EXERCISE GOAL.
Rewrite the items below with "latitude" swapped for "lat" throughout and everything else unchanged, leaving out the pictures.

┄┄┄┄┄┄

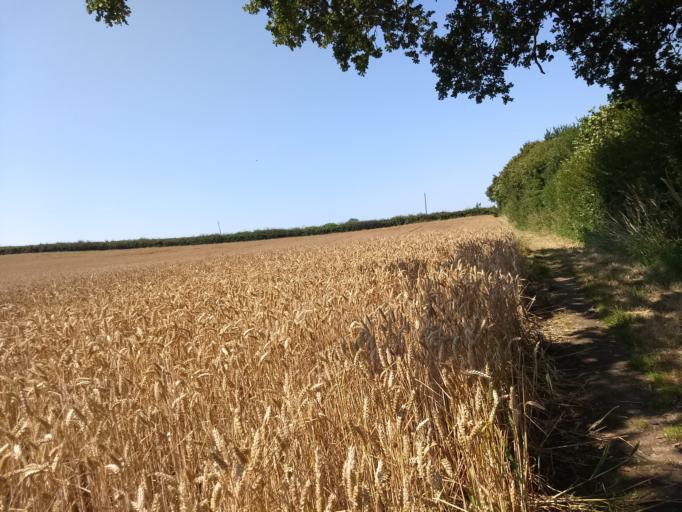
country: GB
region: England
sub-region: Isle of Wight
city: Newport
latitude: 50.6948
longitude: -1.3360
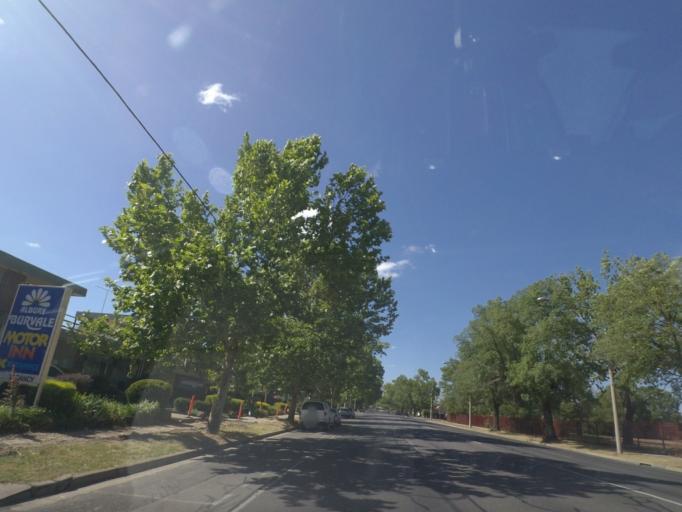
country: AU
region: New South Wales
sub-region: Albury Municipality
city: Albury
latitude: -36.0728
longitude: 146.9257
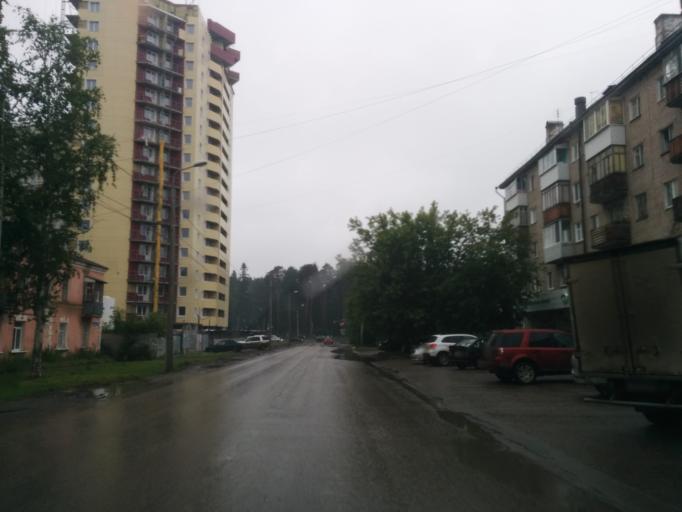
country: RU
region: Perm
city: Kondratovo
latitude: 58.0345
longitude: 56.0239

┄┄┄┄┄┄

REPLY.
country: GB
region: England
sub-region: Isle of Wight
city: Newport
lat: 50.6948
longitude: -1.3360
country: AU
region: New South Wales
sub-region: Albury Municipality
city: Albury
lat: -36.0728
longitude: 146.9257
country: RU
region: Perm
city: Kondratovo
lat: 58.0345
longitude: 56.0239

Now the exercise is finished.